Ханна вышла. Ханс забрался к отцу на диван и без умолку болтал, рассказывая о своих впечатлениях за эти восемь дней в лесу. Мельник слушал вполуха. Он гладил сына по голове и время от времени задавал какие-то вопросы, а сам осматривался в комнате. В углу была жардиньерка, где так красиво цвели любимцы Ханны; у окна — ее швейная машина; дальше маленькая блестящая печурка с медным котлом, и — между нею и дверью — книжный шкаф, где помещались не только книги, укрепляющие дух, но и красивые томики стихов, которых Ханна постепенно собрала много; они стояли аккуратными рядами, только в одном зияло пустое пространство: томик, который обычно занимал это место, находился дома у мельника.

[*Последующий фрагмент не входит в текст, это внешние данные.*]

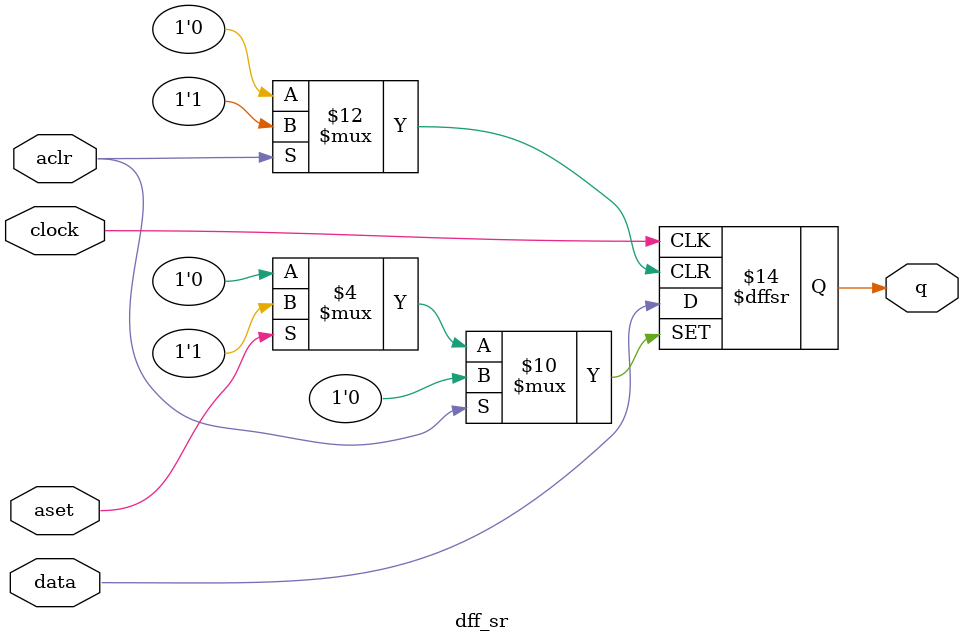
<source format=v>
 
module dff_sr ( aclr, aset, clock, data, q);
 
    input	  aclr;
    input	  aset;
    input	  clock;
    input	  data;
    output reg	  q;
 
   always @ (posedge clock or posedge aclr or posedge aset)
     if (aclr)
       q <= 1'b0;
     else if (aset)
       q <= 1'b1;
     else
       q <= data;
 
endmodule
</source>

На фортепьяно стояли раскрытые ноты. Мельник подошел к нему в ту самую минуту, когда Ханна вернулась в комнату и поставила на стол поднос с кувшином и стаканом.
— Да, вот видите, я разучиваю все эти пьесы, и надеюсь, что скоро смогу сыграть их вам.
— Сыграйте мне прямо сейчас, только одну маленькую пьеску, — ту самую, вы знаете, какую.
Ханна села за фортепьяно и сыграла сначала ту маленькую пьеску, «Как полон чар волшебный звук», а потом «Вражда и месть нам чужды» — вещь, которая больше всего нравилась ей самой.
Мельник ушел в себя. Звуки пели ему о потерянном рае и земле обетованной, право на которую он утратил. С неколебимой уверенностью он чувствовал, что те минуты вечером в прошлое воскресенье, когда это маленькое мелодическое чудо из времен его детства снова витало вокруг него, вызванное к жизни волшебством быстрых рук Ханны, были безвозвратно ушедшими минутами душевной чистоты и счастья в его жизни.
Ханна подняла глаза от нот и посмотрела на мельника, ожидая похвал — она считала, что справилась со своей задачей очень хорошо. Но он молчал, опустив и отведя от нее глаза; один глаз мигнул, мельник сделал непроизвольное движение, как бы прогоняя муху, но это не помогло: крупная слеза покатилась по его щеке.
— Не надо стыдиться своих слез, — сказала Ханна, вставая. — Эта музыка действительно так прекрасна, что хочется плакать; я и сама плачу, когда играю ее для себя.